On the 4th of July England faced West Germany in Turin. They had not beaten the Germans in a competitive match since 1966 and Franz Beckenbauer’s men were widely regarded as the best team in the competition. England began well and forced some good saves by Illgner and the Germans found it hard to break down England’s sweeper system. In the 60th minute Paul Parker deflected Andy Brehme’s free kick and Peter Shilton failed to move his feet as the ball drifted in over his head. With just ten minutes to go, Parker’s ball was missed by the German defence and Gary Lineker equalised. With the game deadlocked at 1-1 England went to extra time for the third game in a row. Both Chris Waddle and Guido Buchwald hit the post, but the teams could not be separated.

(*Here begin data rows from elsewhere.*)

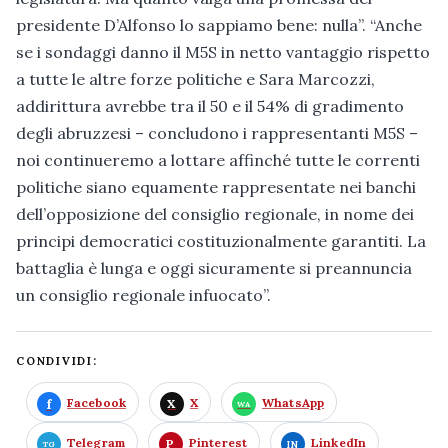
presidente D’Alfonso lo sappiamo bene: nulla”. “Anche
se i sondaggi danno il M5S in netto vantaggio rispetto
a tutte le altre forze politiche e Sara Marcozzi,
addirittura avrebbe tra il 50 e il 54% di gradimento
degli abruzzesi – concludono i rappresentanti M5S –
noi continueremo a lottare affinché tutte le correnti
politiche siano equamente rappresentate nei banchi
dell’opposizione del consiglio regionale, in nome dei
principi democratici costituzionalmente garantiti. La
battaglia è lunga e oggi sicuramente si preannuncia
un consiglio regionale infuocato”.
CONDIVIDI:
Facebook
X
WhatsApp
Telegram
Pinterest
LinkedIn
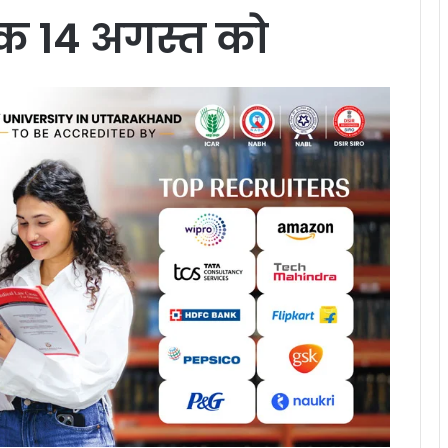
ठक 14 अगस्त को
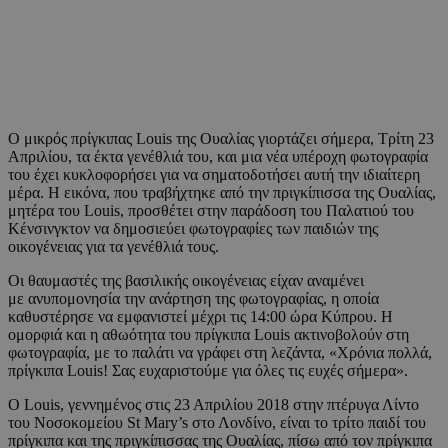
Ο μικρός πρίγκιπας Louis της Ουαλίας γιορτάζει σήμερα, Τρίτη 23
Απριλίου, τα έκτα γενέθλιά του, και μια νέα υπέροχη φωτογραφία
του έχει κυκλοφορήσει για να σηματοδοτήσει αυτή την ιδιαίτερη
μέρα. Η εικόνα, που τραβήχτηκε από την πριγκίπισσα της Ουαλίας,
μητέρα του Louis, προσθέτει στην παράδοση του Παλατιού του
Κένσινγκτον να δημοσιεύει φωτογραφίες των παιδιών της
οικογένειας για τα γενέθλιά τους.
Οι θαυμαστές της βασιλικής οικογένειας είχαν αναμένει
με ανυπομονησία την ανάρτηση της φωτογραφίας, η οποία
καθυστέρησε να εμφανιστεί μέχρι τις 14:00 ώρα Κύπρου. Η
ομορφιά και η αθωότητα του πρίγκιπα Louis ακτινοβολούν στη
φωτογραφία, με το παλάτι να γράφει στη λεζάντα, «Χρόνια πολλά,
πρίγκιπα Louis! Σας ευχαριστούμε για όλες τις ευχές σήμερα».
Ο Louis, γεννημένος στις 23 Απριλίου 2018 στην πτέρυγα Λίντο
του Νοσοκομείου St Mary’s στο Λονδίνο, είναι το τρίτο παιδί του
πρίγκιπα και της πριγκίπισσας της Ουαλίας, πίσω από τον πρίγκιπα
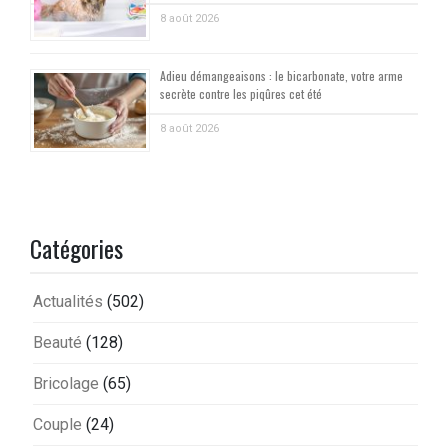
8 août 2026
Adieu démangeaisons : le bicarbonate, votre arme
secrète contre les piqûres cet été
8 août 2026
Catégories
Actualités
(502)
Beauté
(128)
Bricolage
(65)
Couple
(24)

1990 World Cup Semi Final: Gary Lineker scores against West Germany in Turin
In the 99th minute Paul Gascoigne was booked after a rash lunge at Thomas Berthold. The yellow card meant he would miss the Final if England made it through.
Almost inevitably the game went to penalties. The winners would face holders Argentina in the Final, after Maradona had inspired victory over hosts Italy in Naples the night before. England had the advantage of taking the penalties first and all of the kicks had been converted. Then Stuart Pearce came forward to take England’s fourth penalty but blasted it against Bodo Illgner’s legs. Olaf Thon fired Germany ahead, meaning Chris Waddle had to score. Peter Shilton had not got near any of the German penalties and Waddle fired high over the bar. The Germans had reached their third World Cup Final in a row. Paul Gascoigne’s post match tears would become the iconic image of Italia 1990. England had played the better football but lost and they would finish 4th after Italy beat them 2-1 in the 3rd and 4th Place Play Off in Bari.

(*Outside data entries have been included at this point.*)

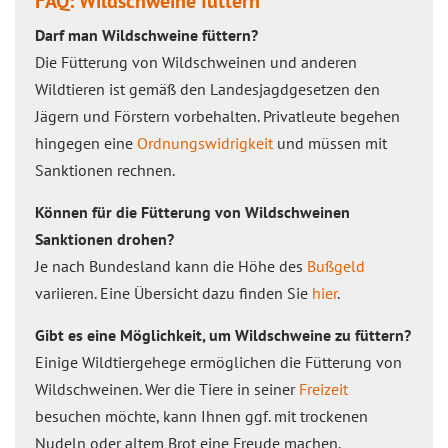
FAQ: Wildschweine füttern
Darf man Wildschweine füttern?
Die Fütterung von Wildschweinen und anderen
Wildtieren ist gemäß den Landesjagdgesetzen den
Jägern und Förstern vorbehalten. Privatleute begehen
hingegen eine
Ordnungswidrigkeit
und müssen mit
Sanktionen rechnen.
Können für die Fütterung von Wildschweinen
Sanktionen drohen?
Je nach Bundesland kann die Höhe des
Bußgeld
variieren. Eine Übersicht dazu finden Sie
hier
.
Gibt es eine Möglichkeit, um Wildschweine zu füttern?
Einige Wildtiergehege ermöglichen die Fütterung von
Wildschweinen. Wer die Tiere in seiner
Freizeit
besuchen möchte, kann Ihnen ggf. mit trockenen
Nudeln oder altem Brot eine Freude machen.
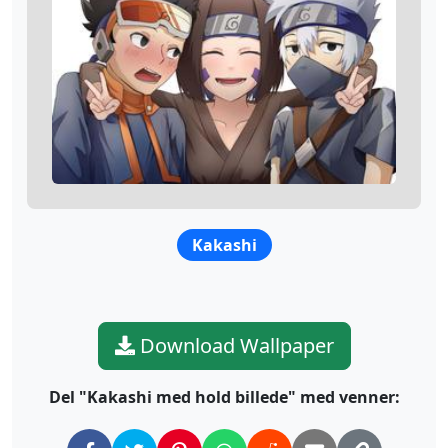
Kakashi
Download Wallpaper
Del "Kakashi med hold billede" med venner:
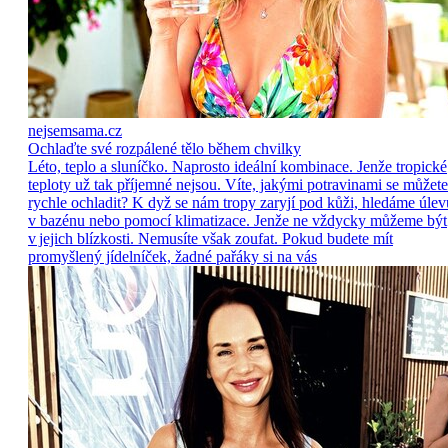
nejsemsama.cz
Ochlaďte své rozpálené tělo během chvilky
Léto, teplo a sluníčko. Naprosto ideální kombinace. Jenže tropické
teploty už tak příjemné nejsou. Víte, jakými potravinami se můžete
rychle ochladit? K dyž se nám tropy zaryjí pod kůži, hledáme úlev
v bazénu nebo pomocí klimatizace. Jenže ne vždycky můžeme být
v jejich blízkosti. Nemusíte však zoufat. Pokud budete mít
promyšlený jídelníček, žadné pařáky si na vás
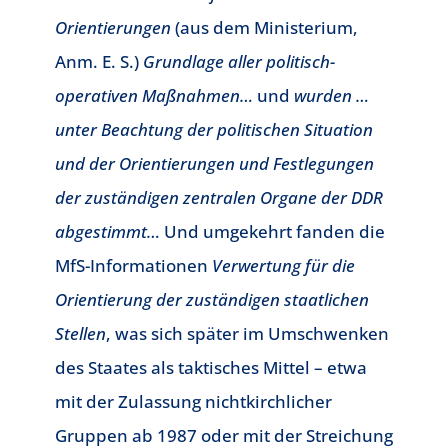
Orientierungen
(aus dem Ministerium,
Anm. E. S.)
Grundlage aller politisch-
operativen Maßnahmen…
und
wurden …
unter Beachtung der politischen Situation
und der Orientierungen und Festlegungen
der zuständigen zentralen Organe der DDR
abgestimmt…
Und umgekehrt fanden die
MfS-Informationen
Verwertung für die
Orientierung der zuständigen staatlichen
Stellen
, was sich später im Umschwenken
des Staates als taktisches Mittel – etwa
mit der Zulassung nichtkirchlicher
Gruppen ab 1987 oder mit der Streichung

After the World Cup Bobby Robson took over at Dutch side PSV. He had left the job with his head held high, as the same press critics that had called for his head throughout his tenure now said he should be knighted after taking England to the Semi Finals of Italia 1990. Graham Taylor left Aston Villa to replace him. His reign was disastrous, as his direct style of football lead to a last place group stage exit at Euro 1992 and England failed to qualify for the 1994 World Cup in the USA.
England had produced a memorable Summer of football with World In Motion by New Order providing the soundtrack. Few people expected them to do well in the World Cup after they lost all three games at Euro 1988. Paul Gascoigne emerged as a star on the world stage as did David Platt, who would later join Juventus. Veterans like Shilton, Butcher and Bryan Robson bowed out after the tournament. England had their best run in a finals since 1966. They had the better of their Semi Final against the Germans, but the bald fact was they were very fortunate to reach the last four, after being outplayed and outclassed by both Belgium and Cameroon. The 1990 World Cup was a turning point in English football after the hooliganism of the 1980s and by 1992, the onset of the Premier League meant a new era for television and football fans alike.